*PROBLEM TO WORK ON*: Return each record word for word, keeping none of its pictures.

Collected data

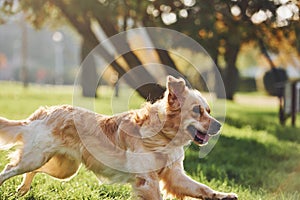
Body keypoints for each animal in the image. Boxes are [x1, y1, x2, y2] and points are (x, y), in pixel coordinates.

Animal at [0, 76, 237, 199]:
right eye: (198, 111)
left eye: (209, 110)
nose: (219, 125)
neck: (163, 136)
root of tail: (45, 112)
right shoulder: (147, 181)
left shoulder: (174, 176)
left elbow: (202, 188)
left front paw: (224, 195)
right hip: (37, 158)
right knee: (10, 168)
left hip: (64, 168)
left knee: (31, 171)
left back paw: (23, 189)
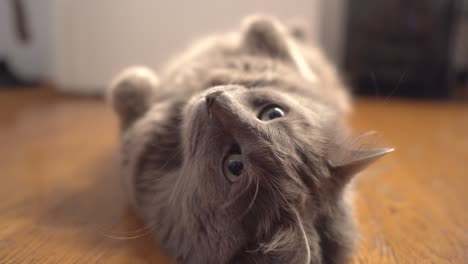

*SOLUTION*:
Body keypoints for each animal in the image. Boxes are [x1, y1, x2, y2] and points are (x, y), in pixel coordinates.

Animal at [0, 76, 237, 199]:
right eye: (198, 111)
left eye: (209, 110)
nose: (219, 125)
neck: (163, 136)
root of tail: (45, 112)
right shoulder: (147, 181)
left shoulder: (174, 176)
left elbow: (202, 188)
left front paw: (224, 195)
right hip: (37, 158)
right knee: (10, 168)
left hip: (64, 168)
left knee: (31, 171)
left back paw: (23, 189)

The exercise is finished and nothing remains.